Sinto-me bem quando estou sozinha. Sinto-me feliz na minha companhia. Gosto de caminhar sozinha. Gosto de ver filmes sozinha, passear sozinha, fazer as minhas refeições sozinha. Gosto de limpar a minha casa apenas e só pelo prazer de, no final da limpeza, me sentar no sofá e apreciar o momento. Gosto de passar horas agarrada a um livro sem ouvir ruídos, sem telemóvel, sem pessoas.

Enfim, gosto da solidão. Acredito que solidão é uma palavra forte, muitas vezes entendida como algo negativo. Mas não sei se por força do hábito ou por ter sido algo com que sempre tive que lidar, a solidão não me assusta. Não tenho medo de estar sozinha. Pelo contrário. Gosto de estar sozinha. 

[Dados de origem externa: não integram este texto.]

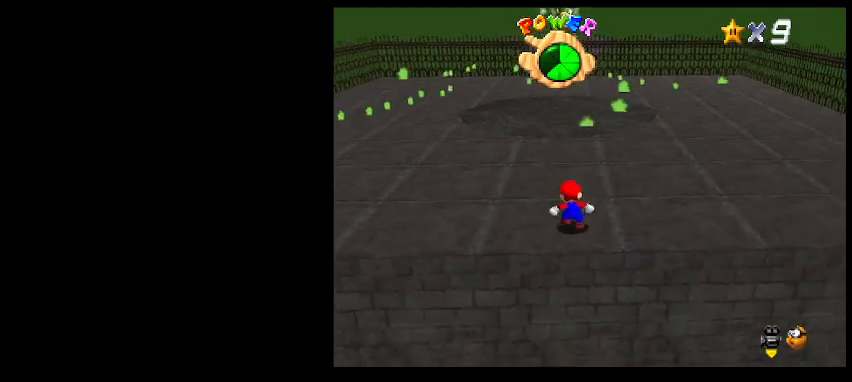
{"keys": [], "events": [[33, "x", "down"], [33, "z", "down"], [133, "x", "up"], [133, "z", "up"], [467, "down", "up"]]}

Por vezes, o que me assusta é esta minha necessidade de solitude. Já recusei muitas idas à praia, muitos jantares de amigos ou de trabalho, muitos cafés ou cervejinhas ao entardecer. Tudo porque prefiro estar sozinha. Ainda há pouco, aqui sentada na minha velha cadeira de plástico na varanda, me recordava de que há umas semanas tinha falado com uns amigos e tinha dito que logo que tivesse um tempinho marcávamos (em casa) o tal jantar que andamos a adiar há meses. E sabem que mais? Eu estou de férias e tempo é coisa que não me falta. Mas, simplesmente, prefiro ficar sozinha. 

Não sei se isto é bom. Não sei se é mau. Nem sei quem é que pode analisar e afirmar o que é bom ou mau, certo ou errado para cada um de nós. A única coisa que sei é que cada vez mais sinto necessidade de me isolar das pessoas. Sinto que estou cansada das pessoas. E não vou mentir: isso assuta-me. Mas é algo que é mais forte que eu. Não é que eu não possa, agora mesmo, ligar a amigas e ir beber café, ou apenas dar um passeio. Eu posso. Mas não quero. 

Há cerca de quatro anos, quando vim viver sozinha, apareceu-me por acaso, ao "navegar" nas redes sociais, uma frase que me lembro de partilhar na altura. É algo que se foi mantendo actual na minha vida. Mas sem dúvida que nesta fase é, novamente, algo que faz muito sentido para mim:

"Você chega em casa, faz um café, senta na sua poltrona favorita e não tem ninguém... Você que decide se isso é solidão ou liberdade"

Para mim, solidão e liberdade sempre andaram de mãos dadas. E continuam a andar.